▶ Task objective: Go over the data and keep only the lines that include "down".

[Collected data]
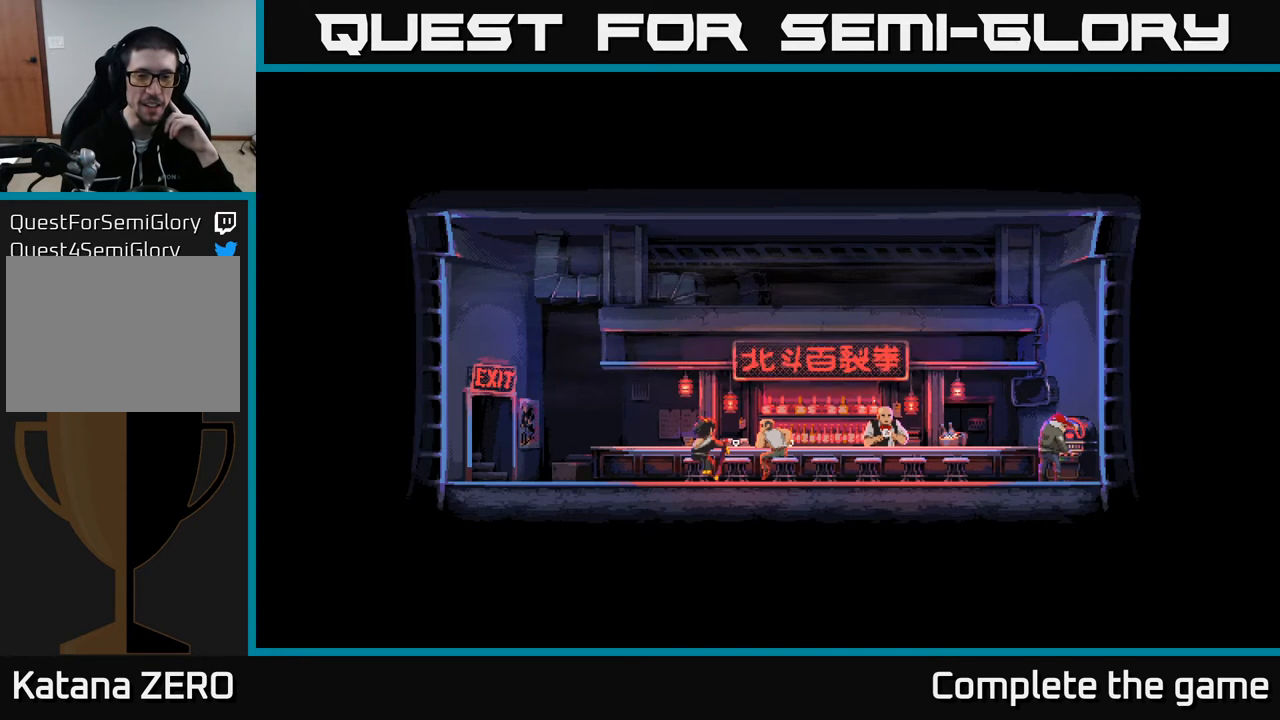
{"buttons": [], "left_stick": "center", "right_stick": "center", "events": []}
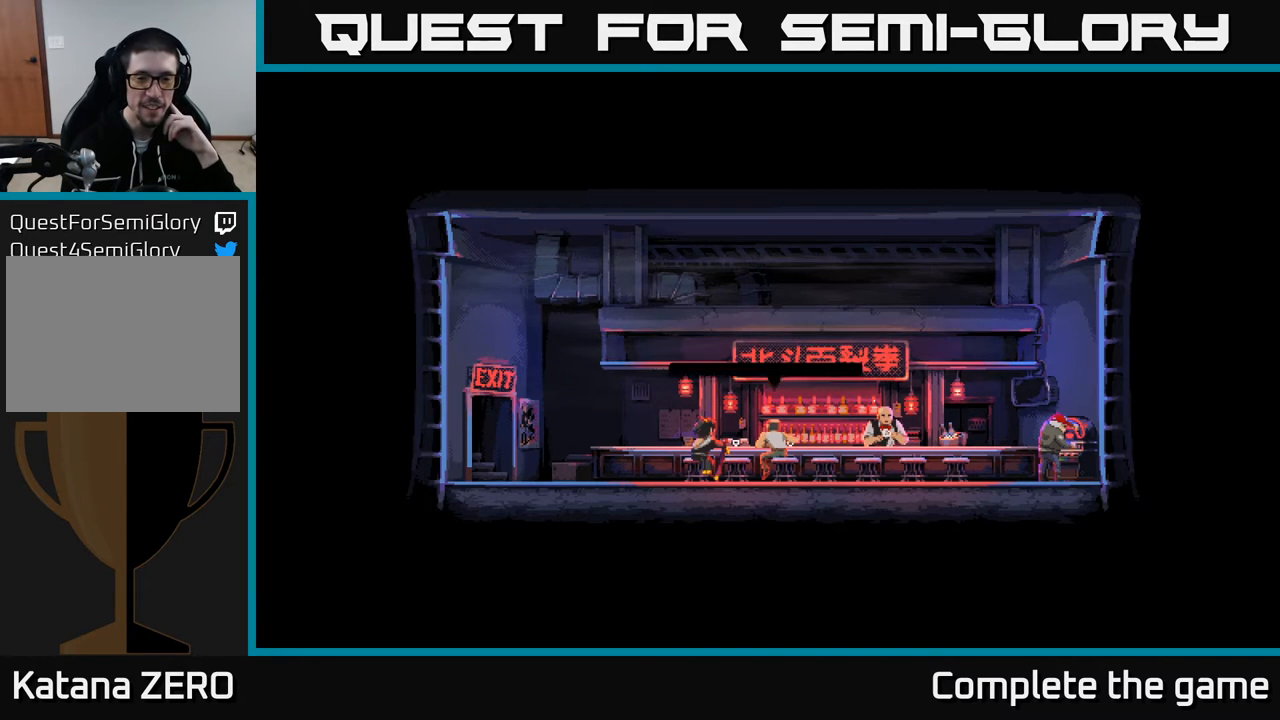
{"buttons": [], "left_stick": "center", "right_stick": "center", "events": []}
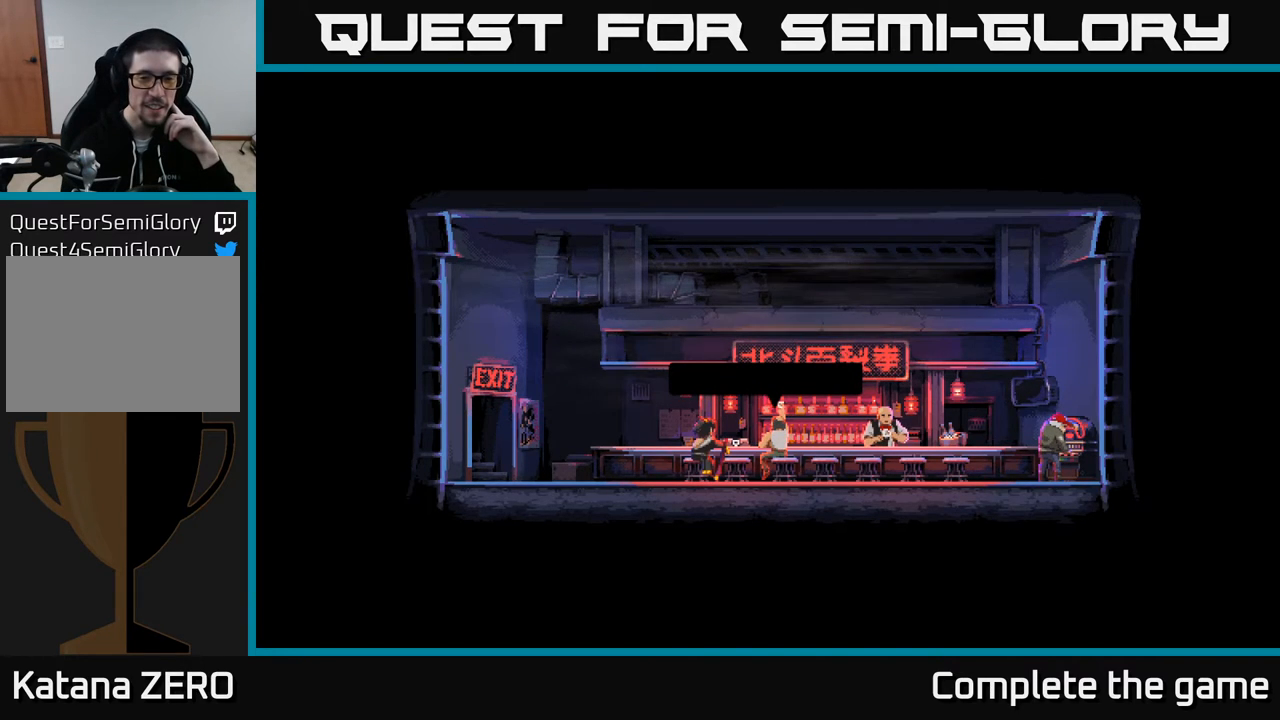
{"buttons": [], "left_stick": "center", "right_stick": "center", "events": []}
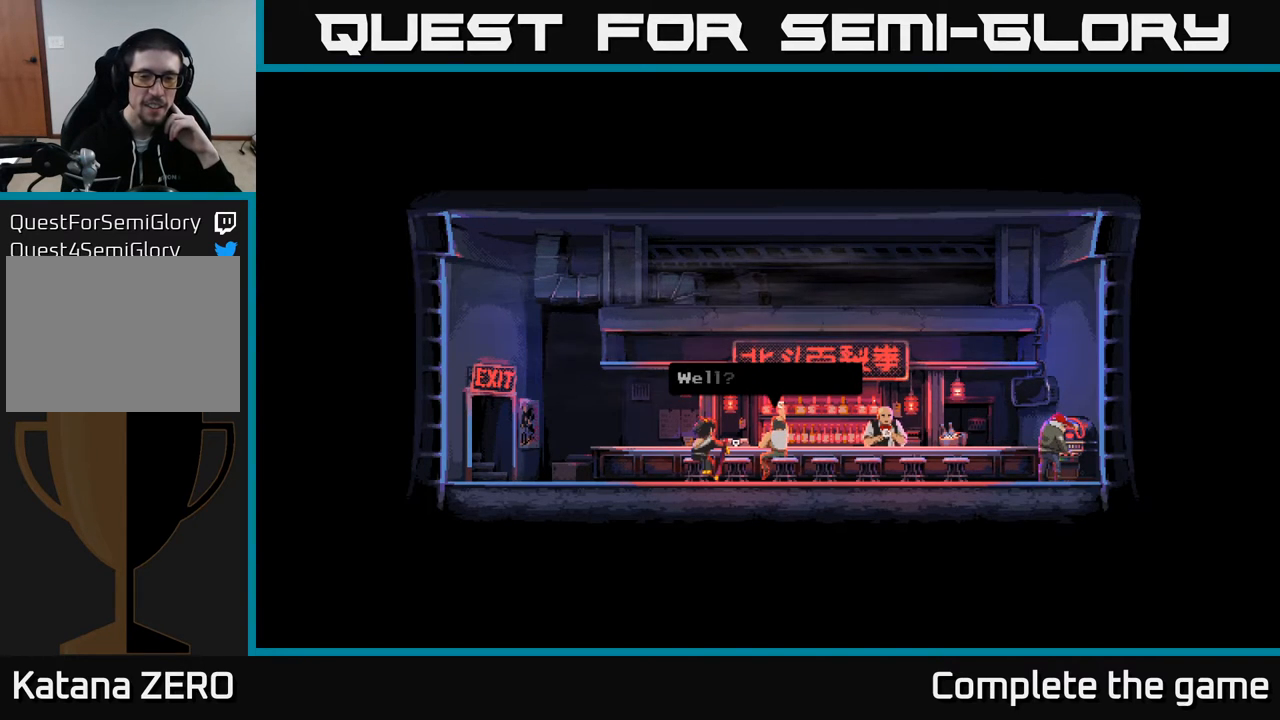
{"buttons": [], "left_stick": "center", "right_stick": "center", "events": []}
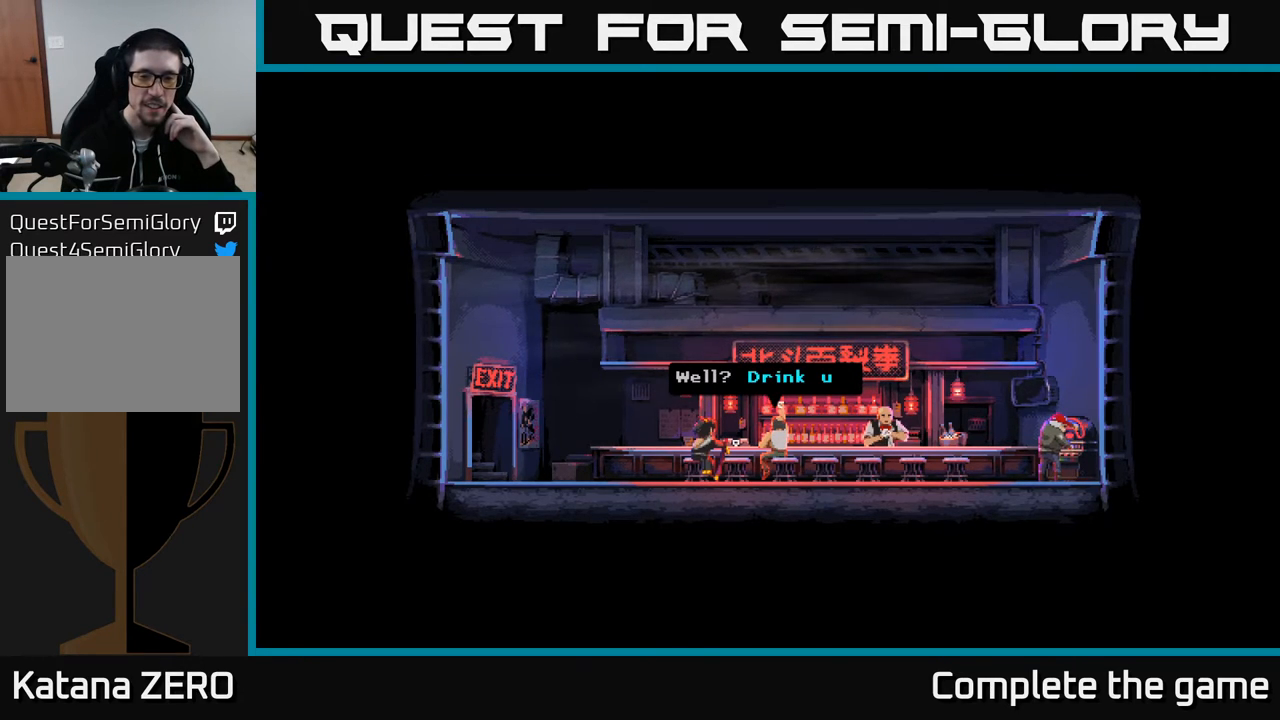
{"buttons": [], "left_stick": "center", "right_stick": "center", "events": []}
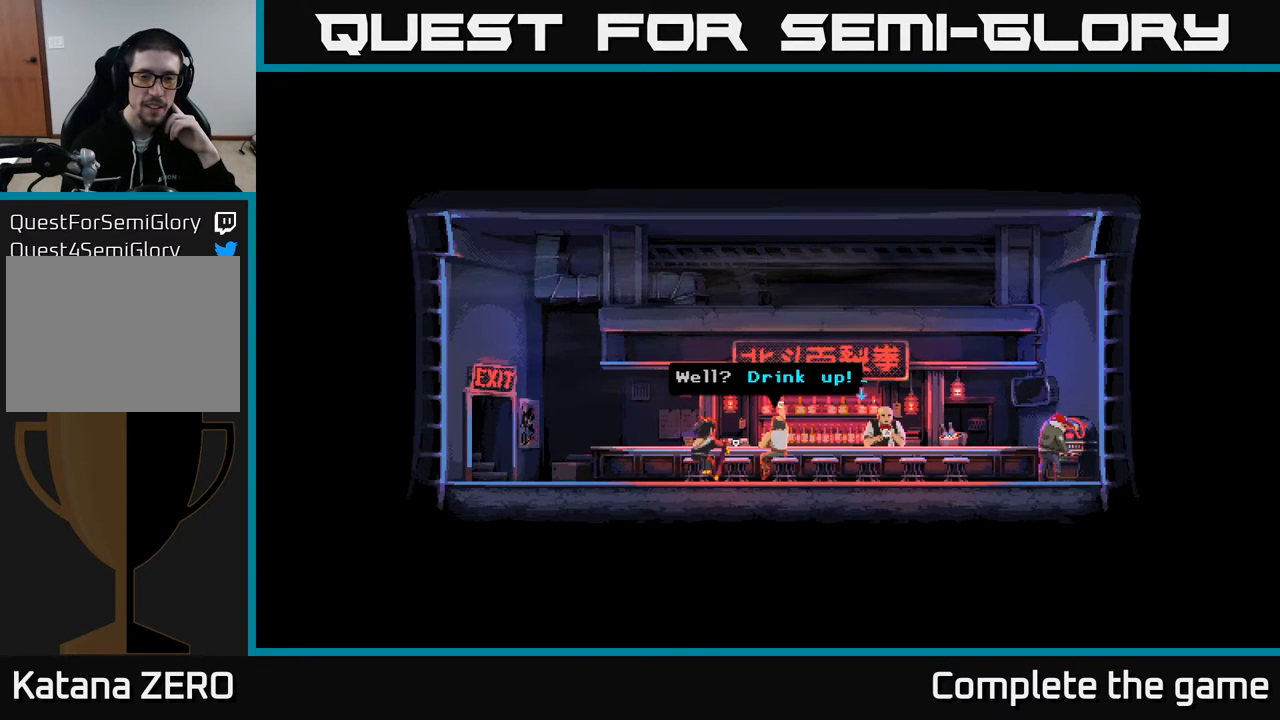
{"buttons": [], "left_stick": "center", "right_stick": "center", "events": [[67, "A", "down"], [417, "A", "up"]]}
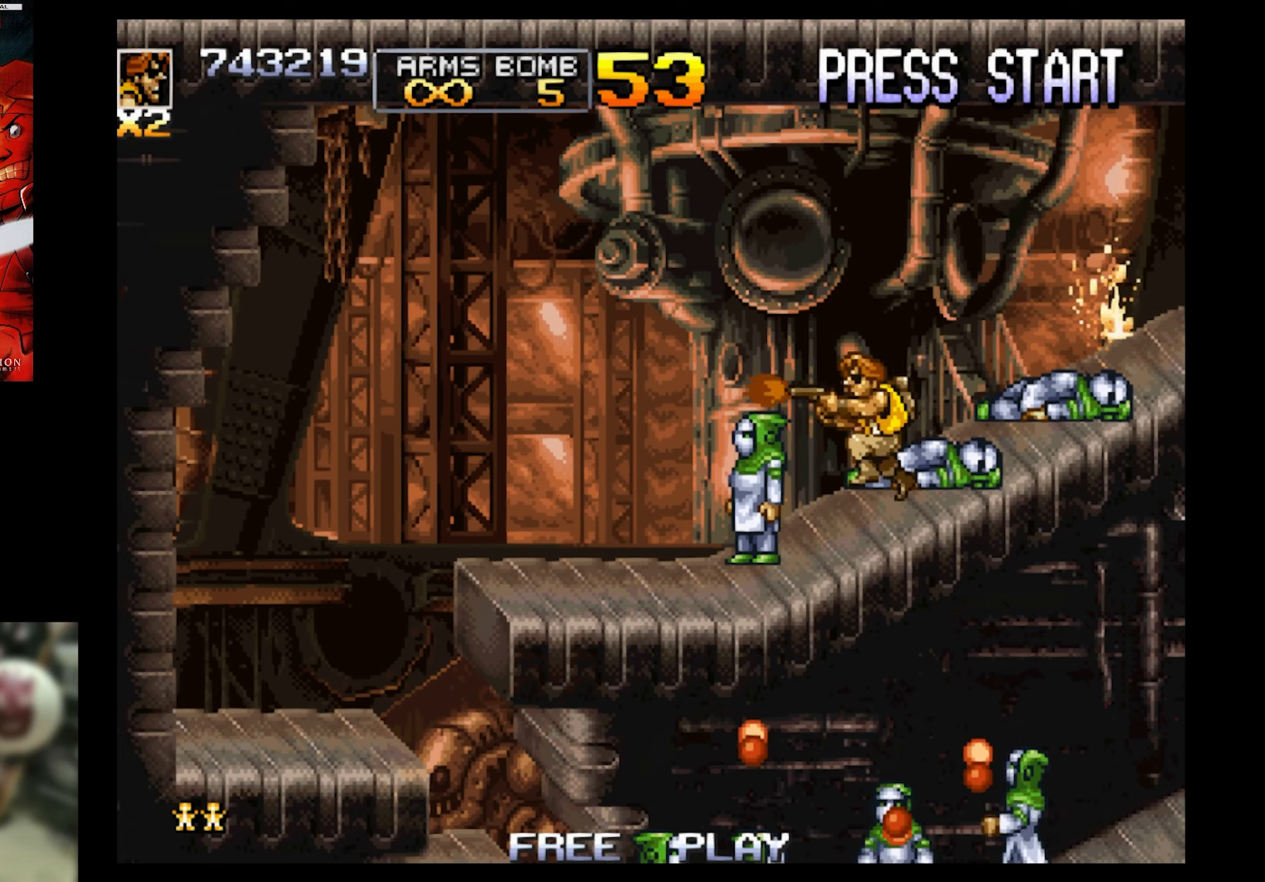
Gameplay with a controller (PlayStation layout); each line is a JSON object with the inputs held at the frame after it. "events" lists button and stick changes between this image and that frame as [ms after this image, input, new state], when the widget could be followed in between. Not read: L3 R3 left_stick right_stick.
{"buttons": ["SQUARE", "DPAD_RIGHT"], "events": [[400, "DPAD_LEFT", "up"], [467, "DPAD_RIGHT", "down"]]}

▶ Your solution:
{"buttons": [], "left_stick": "center", "right_stick": "center", "events": [[67, "A", "down"], [417, "A", "up"]]}
{"buttons": ["SQUARE", "DPAD_RIGHT"], "events": [[400, "DPAD_LEFT", "up"], [467, "DPAD_RIGHT", "down"]]}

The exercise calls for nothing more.